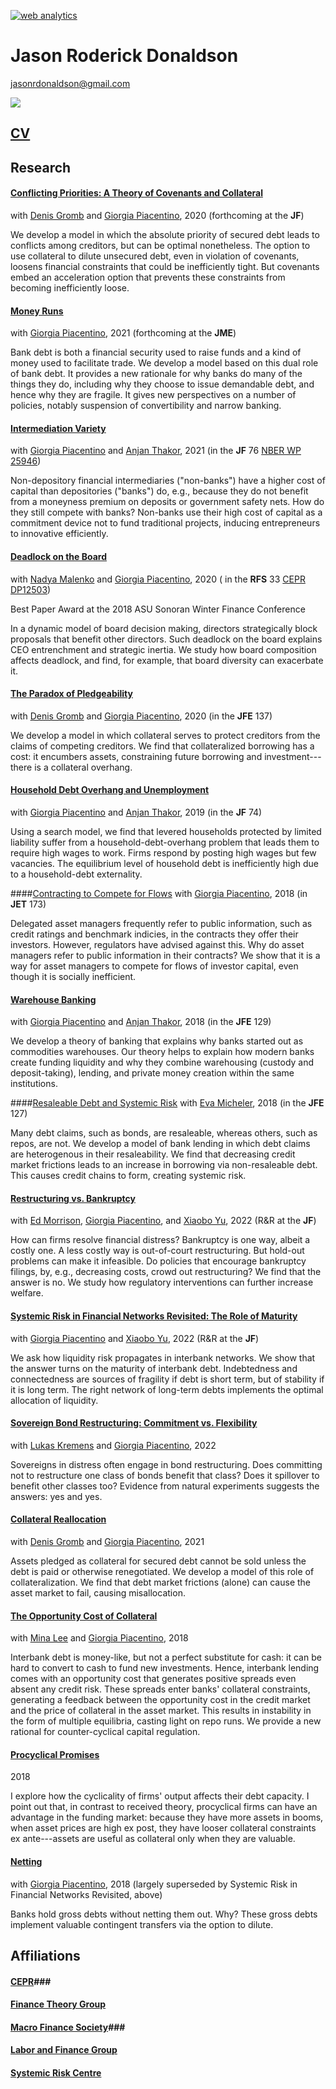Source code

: 

<!---
 Start of StatCounter Code for Default Guide 
 -->
 
<script type="text/javascript">
var sc_project=8924220; 
var sc_invisible=1; 
var sc_security="22994e8d"; 
var scJsHost = (("https:" == document.location.protocol) ?
"https://secure." : "http://www.");
document.write("<sc"+"ript type='text/javascript' src='" +
scJsHost+
"statcounter.com/counter/counter.js'></"+"script>");
</script>
<noscript><div class="statcounter"><a title="web analytics"
href="http://statcounter.com/" target="_blank"><img
class="statcounter"
src="//c.statcounter.com/8924220/0/22994e8d/1/" alt="web
analytics"></a></div></noscript>
<!-- End of StatCounter Code for Default Guide -->
# Jason Roderick Donaldson #
<!----
### WashU and USC 
###CEPR Research Affiliate 
 --->
jasonrdonaldson@gmail.com

![][picture]

## [CV][cv] ##

## Research ##

<!----

your comment goes here
and here
and here
 --->
 
 
 
 
 #### [Conflicting Priorities: A Theory of Covenants and Collateral][Priorities] 
with  [Denis Gromb][denis]  and [Giorgia Piacentino][giorgia], 2020 (forthcoming at the **JF**) 

We develop a model in which the absolute priority of secured debt leads to conflicts among creditors, but can be optimal nonetheless.  The option to use collateral to dilute unsecured debt, even in  violation of covenants, loosens financial constraints that could be inefficiently tight.  But covenants embed an acceleration option that prevents these constraints from becoming inefficiently loose.





#### [Money Runs][MR] 

with [Giorgia Piacentino][giorgia], 2021 (forthcoming at the **JME**) 

Bank debt is both a financial security used to raise funds and a kind of money used to facilitate trade. We develop a model based on this dual role of bank debt. It provides a new rationale for why banks do many of the things they do, including why they choose to issue demandable debt, and hence why they are fragile. It gives new perspectives on a number of policies, notably suspension of convertibility and narrow banking. 




#### [Intermediation Variety][IV] 
with [Giorgia Piacentino][giorgia] and [Anjan Thakor][anjan], 2021 (in the **JF** 76 [NBER WP 25946][IVNBER])

Non-depository financial intermediaries ("non-banks") have a higher cost of capital than depositories ("banks") do, e.g., because they do not benefit from a moneyness premium on deposits or government safety nets. How do they still compete with banks?  Non-banks use their high cost of capital as a commitment device not to fund traditional projects, inducing entrepreneurs to innovative efficiently.




 #### [Deadlock on the Board][DL] 

with [Nadya Malenko][nadya] and [Giorgia Piacentino][giorgia], 2020 ( in the **RFS** 33 [CEPR DP12503][DLCEPR])

Best Paper Award at the 2018 ASU Sonoran Winter Finance Conference

In a dynamic model of board decision making, directors strategically block proposals that benefit other directors. Such deadlock on the board explains CEO entrenchment and strategic inertia. We study how board composition affects deadlock, and find, for example, that board diversity can exacerbate it.



#### [The Paradox of Pledgeability][Paradox] 
with  [Denis Gromb][denis]  and [Giorgia Piacentino][giorgia], 2020 (in the **JFE**  137)

We develop a model in which collateral serves to protect creditors from the claims of competing creditors. We find that collateralized borrowing has a cost: it encumbers assets, constraining future borrowing and investment---there is a collateral overhang.



#### [Household Debt Overhang and Unemployment][HHD] 

with [Giorgia Piacentino][giorgia] and [Anjan Thakor][anjan], 2019 (in the **JF** 74)

Using a search model, we find that levered households protected by limited liability suffer from a household-debt-overhang problem that leads them to require high wages to work. Firms respond by posting high wages but few vacancies.   The equilibrium level of household debt is inefficiently high due to a household-debt externality.

<!----
NB: the working paper version focused on household risk-shifting, rather than debt overhang.  It is retitled [Household Risk-shifting in the Labor Market] [BL].
-->

####[Contracting to Compete for Flows][m] 
with [Giorgia Piacentino][giorgia], 2018 (in **JET** 173)

Delegated asset managers frequently refer to public information, such as credit ratings and benchmark indicies, in the contracts they offer their investors. However, regulators have advised against this. Why do asset managers refer to public information in their contracts? We show that it is a way for asset managers to compete for flows of investor capital, even though it is socially inefficient.


#### [Warehouse Banking][WB] 
with [Giorgia Piacentino][giorgia] and [Anjan Thakor][anjan], 2018 (in the  **JFE** 129)

We develop a theory of banking that explains why banks started out as commodities warehouses. Our theory helps to explain how modern banks create funding liquidity and why they combine warehousing (custody and deposit-taking), lending, and private money creation within the same institutions.



####[Resaleable Debt and Systemic Risk][n] 
with [Eva Micheler][eva], 2018 (in the **JFE** 127)


Many debt claims, such as bonds, are resaleable, whereas others, such as repos, are not. We develop a model of bank lending in which debt claims are heterogenous in their resaleability. We find that decreasing credit market frictions leads to an increase in borrowing via non-resaleable debt.  This causes credit chains to form, creating systemic risk.




#### [Restructuring vs. Bankruptcy][Restructuring] 
with  [Ed Morrison][ed], [Giorgia Piacentino][giorgia], and [Xiaobo Yu][xiaobo], 2022 (R&R at the **JF**) 

How can firms resolve financial distress? Bankruptcy is one way, albeit a costly one. A less costly way is out-of-court restructuring. But hold-out problems can make it infeasible. Do policies that encourage bankruptcy filings, by, e.g., decreasing costs, crowd out restructuring? We find that the answer is no. We study how regulatory interventions can further increase welfare.


#### [Systemic Risk in Financial Networks Revisited: The Role of Maturity][Networks] 
with [Giorgia Piacentino][giorgia] and [Xiaobo Yu][xiaobo], 2022 (R&R at the **JF**) 


We ask how liquidity risk propagates in interbank networks. We show that the answer turns on the maturity of interbank debt. Indebtedness and connectedness are sources of fragility if debt is short term, but of stability if it is long term. The right network of long-term debts implements the optimal allocation of liquidity.






#### [Sovereign Bond Restructuring: Commitment vs. Flexibility][Sovereigns] 
with  [Lukas Kremens][lukas] and [Giorgia Piacentino][giorgia], 2022

Sovereigns in distress often engage in bond restructuring. Does committing not to restructure one class of bonds benefit that class? Does it spillover to benefit other classes too? Evidence from natural experiments suggests the answers: yes and yes.






#### [Collateral Reallocation][Reallocation] 
with  [Denis Gromb][denis]  and [Giorgia Piacentino][giorgia], 2021 

Assets pledged as collateral for secured debt cannot be sold unless the debt is paid or otherwise renegotiated. We develop a model of this role of collateralization. We find that debt market frictions (alone) can cause the asset market to fail, causing misallocation.





 
#### [The Opportunity Cost of Collateral][OC] 

with [Mina Lee][mina] and [Giorgia Piacentino][giorgia], 2018


Interbank debt is money-like, but not a perfect substitute for cash: it can be hard to convert to cash to fund new investments. Hence, interbank lending comes with an opportunity cost that generates positive spreads even absent any credit risk. These spreads enter banks' collateral constraints, generating a feedback between the opportunity cost in the credit market and the price of collateral in the asset market. This results in instability in the form of multiple equilibria, casting light on repo runs. We provide a new rational for counter-cyclical capital regulation.

 



#### [Procyclical Promises][PP] 

2018


I explore how the cyclicality of firms' output affects their debt capacity. I point out that, in contrast to received theory, procyclical firms can have an advantage in the funding market: because they have more assets in booms, when asset prices are high ex post, they have looser collateral constraints ex ante---assets are useful as collateral only when they are valuable. 

#### [Netting][N] 

with [Giorgia Piacentino][giorgia], 2018 (largely superseded by Systemic Risk in Financial Networks Revisited, above)

Banks hold gross debts without netting them out.  Why?  These gross debts implement valuable contingent transfers via the option to dilute.












## Affiliations ##

#### [CEPR][cepr]###

#### [Finance Theory Group][ftg]

#### [Macro Finance Society][mfs]###

#### [Labor and Finance Group][lfg]

#### [Systemic Risk Centre][src] ###




[picture]: img/jrd-picture.jpg


<!---
PAPERS
-->

[Networks]:http://jrdonaldson.com/Papers/Donaldson-Piacentino-Yu-Networks.pdf

[Sovereigns]:http://jrdonaldson.com/Papers/Donaldson-Kremens-Piacentino-Sovereign_Bond_Restructuring.pdf

[DL]:http://jrdonaldson.com/Papers/Donaldson-Malenko-Piacentino-Deadlock.pdf

[DLCEPR]:https://cepr.org/active/publications/discussion_papers/dp.php?dpno=12503

[N]:http://jrdonaldson.com/Papers/Donaldson-Piacentino-Netting.pdf

[MR]:http://jrdonaldson.com/Papers/Donaldson-Piacentino-Money_Runs.pdf

[Priorities]: http://jrdonaldson.com/Papers/Donaldson-Gromb-Piacentino-Priorities.pdf

[Reallocation]: http://jrdonaldson.com/Papers/Donaldson-Gromb-Piacentino-Collateral_Reallocation.pdf

[WB]:http://jrdonaldson.com/Papers/Donaldson-Piacentino-Thakor-Warehouse_Banking.pdf

[BL]:http://jrdonaldson.com/Papers/Donaldson-Piacentino-Thakor-Banking_and_Labor.pdf

[HHD]:http://jrdonaldson.com/Papers/Donaldson-Piacentino-Thakor-Household_Debt.pdf

[Paradox]: http://jrdonaldson.com/Papers/Donaldson-Gromb-Piacentino-Paradox.pdf

[pp]: http://jrdonaldson.com/Papers/Donaldson-Procyclical_Promises.pdf

[IV]: http://jrdonaldson.com/Papers/Donaldson-Piacentino-Thakor-Intermediation_Variety.pdf

[IVNBER]: https://www.nber.org/papers/w25946


[n]:http://jrdonaldson.com/Papers/Donaldson-Micheler-Resaleable_Debt.pdf

[m]: http://jrdonaldson.com/Papers/Donaldson-Piacentino-Contracting_for_Flows.pdf

[OC]: http://jrdonaldson.com/Papers/Donaldson-Lee-Piacentino-Opportunity_Cost.pdf

[Restructuring]: http://jrdonaldson.com/Papers/Donaldson-Morrison-Piacentino-Yu-Restructuring.pdf


<!---
PEOPLE
-->

[lukas]:https://sites.google.com/site/lukaskremensweb/
[ed]: https://www.law.columbia.edu/faculty/edward-r-morrison
[giorgia]: http://giorgiapiacentino.com/
[anjan]: http://apps.olin.wustl.edu/faculty/Thakor/index.htm
[eva]: http://www.lse.ac.uk/collections/law/staff/eva-micheler.htm
[JP]: http://www2.lse.ac.uk/finance/people/profiles/jean-PierreZigrand.aspx
[denis]: https://sites.google.com/hec.fr/denis-gromb/home
[nadya]: https://www.nadyamalenko.com
[mina]: https://sites.google.com/view/minalee/home
[xiaobo]: https://academics.gsb.columbia.edu/node/1431


<!---
AFFILIATIONS 
-->

[cepr]: http://cepr.org
[src]: http://www.systemicrisk.ac.uk
[ftg]: http://www.financetheory.org
[lfg]: https://sites.google.com/site/laborandfinancegroup/
[mfs]: https://macrofinancesociety.org


<!---
OTHER STUFF 
-->

[h]: http://jrdonaldson.com/stuff/Heroes/Heroes.html
[rr]: http://jrdonaldson.com/Recommended/A_Short_Path_to_the_Shortest_Path.pdf

<!---
OLD STUFF
-->

[ppii]: http://jrdonaldson.com/Papers/Donaldson-Procyclical_Promises_Instigate_Instability.pdf
[fs]: http://jrdonaldson.com/stuff/FirmSize.pdf
[ppsi]: Donaldson-Collateral_Cyclicality_and_Specific_Investment.pdf
[cv]: http://jrdonaldson.com/stuff/DonaldsonCV.pdf
[or]: http://jrdonaldson.com/stuff/Overrating.pdf
<!--- http://jrdonaldson.com/stuff/Mandates.pdf -->
[rg]: http://jrdonaldson.com/reading_group/reading_group.html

::::

* [EXERCISE GOAL] Every line of the listing that holds the word "mina" is to be found and copied.

* [SOLVED EXERCISE]
with [Mina Lee][mina] and [Giorgia Piacentino][giorgia], 2018
[mina]: https://sites.google.com/view/minalee/home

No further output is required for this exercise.